C’était probablement un plaisantin qui avait proposé de rebaptiser la place d’Iéna « place Von Choltitz », du nom du gouverneur nazi qui avait refusé de provoquer la destruction de Paris en 1944. Un tract avait circulé sur internet, dans un style qui imitait à la perfection les communications officielles de la ville, arguant que « cet homme visionnaire et humaniste, en sauvant les chefs d’œuvre de la capitale, avait fait preuve de plus d’ouverture d’esprit que bien des dirigeants réactionnaires, nationalistes et bornés de notre passé, comme Colbert, Napoléon ou Jules Ferry. ».
La Maire cherchait à ce moment à se rapprocher de la Ville Libre de Berlin, et sauta sur l’occasion de célébrer son amitié avec le peuple allemand.

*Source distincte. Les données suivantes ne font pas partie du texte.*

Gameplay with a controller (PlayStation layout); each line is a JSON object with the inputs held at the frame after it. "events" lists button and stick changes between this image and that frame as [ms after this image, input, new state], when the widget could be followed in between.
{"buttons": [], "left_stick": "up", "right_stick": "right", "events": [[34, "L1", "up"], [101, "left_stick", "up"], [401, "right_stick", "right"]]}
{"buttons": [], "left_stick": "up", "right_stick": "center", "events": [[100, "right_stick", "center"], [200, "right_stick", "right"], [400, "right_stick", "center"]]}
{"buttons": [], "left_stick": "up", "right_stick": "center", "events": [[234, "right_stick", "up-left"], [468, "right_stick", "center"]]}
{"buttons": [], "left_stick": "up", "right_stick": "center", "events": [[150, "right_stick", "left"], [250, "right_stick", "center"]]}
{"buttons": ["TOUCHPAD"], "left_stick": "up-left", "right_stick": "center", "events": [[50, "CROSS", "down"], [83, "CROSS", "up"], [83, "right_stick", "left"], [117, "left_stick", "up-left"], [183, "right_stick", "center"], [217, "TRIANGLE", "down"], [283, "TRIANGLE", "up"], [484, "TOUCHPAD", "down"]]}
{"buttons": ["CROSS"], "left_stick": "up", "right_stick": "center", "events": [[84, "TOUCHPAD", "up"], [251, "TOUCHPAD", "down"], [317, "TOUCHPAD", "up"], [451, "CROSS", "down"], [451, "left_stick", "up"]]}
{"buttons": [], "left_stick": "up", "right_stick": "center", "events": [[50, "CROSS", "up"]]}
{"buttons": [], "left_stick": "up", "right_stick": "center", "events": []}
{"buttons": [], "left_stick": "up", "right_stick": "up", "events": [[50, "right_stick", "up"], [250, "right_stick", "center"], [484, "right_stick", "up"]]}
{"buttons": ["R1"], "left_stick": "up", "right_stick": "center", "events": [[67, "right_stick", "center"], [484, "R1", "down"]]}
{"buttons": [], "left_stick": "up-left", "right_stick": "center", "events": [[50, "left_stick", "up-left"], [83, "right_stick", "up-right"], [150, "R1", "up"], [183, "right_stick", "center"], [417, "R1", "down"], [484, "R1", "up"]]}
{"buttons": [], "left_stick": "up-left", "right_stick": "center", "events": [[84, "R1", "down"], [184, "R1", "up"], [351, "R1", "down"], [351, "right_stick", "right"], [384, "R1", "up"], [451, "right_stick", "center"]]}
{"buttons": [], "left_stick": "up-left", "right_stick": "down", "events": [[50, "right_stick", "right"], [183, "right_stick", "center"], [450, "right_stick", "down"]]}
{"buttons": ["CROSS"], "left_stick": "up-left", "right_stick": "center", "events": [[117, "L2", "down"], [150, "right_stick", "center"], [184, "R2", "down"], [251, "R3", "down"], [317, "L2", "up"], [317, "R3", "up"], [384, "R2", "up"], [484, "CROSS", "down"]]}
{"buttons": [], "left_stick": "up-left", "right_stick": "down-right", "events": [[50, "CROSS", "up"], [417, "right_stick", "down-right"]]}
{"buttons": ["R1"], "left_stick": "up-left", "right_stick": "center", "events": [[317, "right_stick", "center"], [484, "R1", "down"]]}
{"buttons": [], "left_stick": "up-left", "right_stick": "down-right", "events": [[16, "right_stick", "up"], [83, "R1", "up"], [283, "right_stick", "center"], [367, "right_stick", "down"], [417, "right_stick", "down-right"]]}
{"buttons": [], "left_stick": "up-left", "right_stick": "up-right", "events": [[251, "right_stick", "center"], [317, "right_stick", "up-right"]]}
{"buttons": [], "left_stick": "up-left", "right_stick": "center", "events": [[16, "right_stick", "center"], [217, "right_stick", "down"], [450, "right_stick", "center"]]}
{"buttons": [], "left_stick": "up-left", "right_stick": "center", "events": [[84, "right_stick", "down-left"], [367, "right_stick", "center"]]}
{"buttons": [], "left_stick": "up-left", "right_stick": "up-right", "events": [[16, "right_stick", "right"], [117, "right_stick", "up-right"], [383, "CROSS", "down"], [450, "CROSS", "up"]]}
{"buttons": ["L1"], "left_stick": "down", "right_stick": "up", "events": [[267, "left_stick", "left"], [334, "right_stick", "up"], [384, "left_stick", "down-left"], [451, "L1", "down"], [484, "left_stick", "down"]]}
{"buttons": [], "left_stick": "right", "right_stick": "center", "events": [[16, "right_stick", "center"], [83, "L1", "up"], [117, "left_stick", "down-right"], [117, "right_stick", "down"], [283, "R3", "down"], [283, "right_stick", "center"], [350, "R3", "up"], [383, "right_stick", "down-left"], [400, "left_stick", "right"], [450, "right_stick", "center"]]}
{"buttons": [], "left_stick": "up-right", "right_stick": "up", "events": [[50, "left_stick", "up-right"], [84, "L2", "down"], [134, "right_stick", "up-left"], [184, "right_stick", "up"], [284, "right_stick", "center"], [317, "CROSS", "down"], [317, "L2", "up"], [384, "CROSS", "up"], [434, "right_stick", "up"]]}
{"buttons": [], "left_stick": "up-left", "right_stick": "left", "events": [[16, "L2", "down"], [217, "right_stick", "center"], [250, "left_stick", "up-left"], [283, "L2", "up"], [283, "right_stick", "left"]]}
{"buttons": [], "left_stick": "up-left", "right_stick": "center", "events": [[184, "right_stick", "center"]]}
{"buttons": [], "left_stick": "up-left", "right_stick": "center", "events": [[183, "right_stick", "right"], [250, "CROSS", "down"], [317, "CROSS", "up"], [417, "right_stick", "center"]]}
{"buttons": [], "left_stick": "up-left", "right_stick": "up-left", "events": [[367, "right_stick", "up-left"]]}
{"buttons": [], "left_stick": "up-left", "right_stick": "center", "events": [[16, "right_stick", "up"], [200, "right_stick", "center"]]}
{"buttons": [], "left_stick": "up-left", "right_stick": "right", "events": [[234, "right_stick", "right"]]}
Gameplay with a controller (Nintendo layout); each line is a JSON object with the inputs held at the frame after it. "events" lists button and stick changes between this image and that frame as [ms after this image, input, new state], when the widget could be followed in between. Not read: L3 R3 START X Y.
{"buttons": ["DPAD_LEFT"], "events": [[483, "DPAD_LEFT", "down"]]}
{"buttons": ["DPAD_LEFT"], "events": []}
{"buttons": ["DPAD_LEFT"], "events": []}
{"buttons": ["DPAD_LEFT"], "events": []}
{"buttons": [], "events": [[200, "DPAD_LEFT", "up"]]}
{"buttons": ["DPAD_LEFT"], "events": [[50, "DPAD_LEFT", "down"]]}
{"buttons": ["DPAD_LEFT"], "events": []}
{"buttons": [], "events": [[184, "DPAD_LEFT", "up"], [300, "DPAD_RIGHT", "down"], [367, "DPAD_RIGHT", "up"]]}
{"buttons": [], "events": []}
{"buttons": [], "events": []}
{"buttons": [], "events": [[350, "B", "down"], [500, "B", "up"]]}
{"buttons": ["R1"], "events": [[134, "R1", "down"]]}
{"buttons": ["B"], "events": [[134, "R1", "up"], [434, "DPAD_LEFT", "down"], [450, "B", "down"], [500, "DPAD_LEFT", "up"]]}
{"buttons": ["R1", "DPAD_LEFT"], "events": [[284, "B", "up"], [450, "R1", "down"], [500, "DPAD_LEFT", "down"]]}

« Longtemps je me suis couché de bonne heure ». C’est sûrement la meilleure première phrase que je connaisse, je ne sais plus où je l’ai déjà lue, mais je sais que ça commence un livre qui était assez connu, avant. Avant que les livres n’aient rejoint les journaux et les films au catalogue des accessoires nuisibles que le pouvoir a réussi à éradiquer sans rencontrer de résistance.
J’esquissai un sourire mais ne répondis rien. C’était le point commun de toutes mes relations, finalement. Achim, Cyril, le professeur, aucun d’entre eux n’attendait vraiment que je contribue à la conversation. C’est sans doute pour ça que je les fréquentais.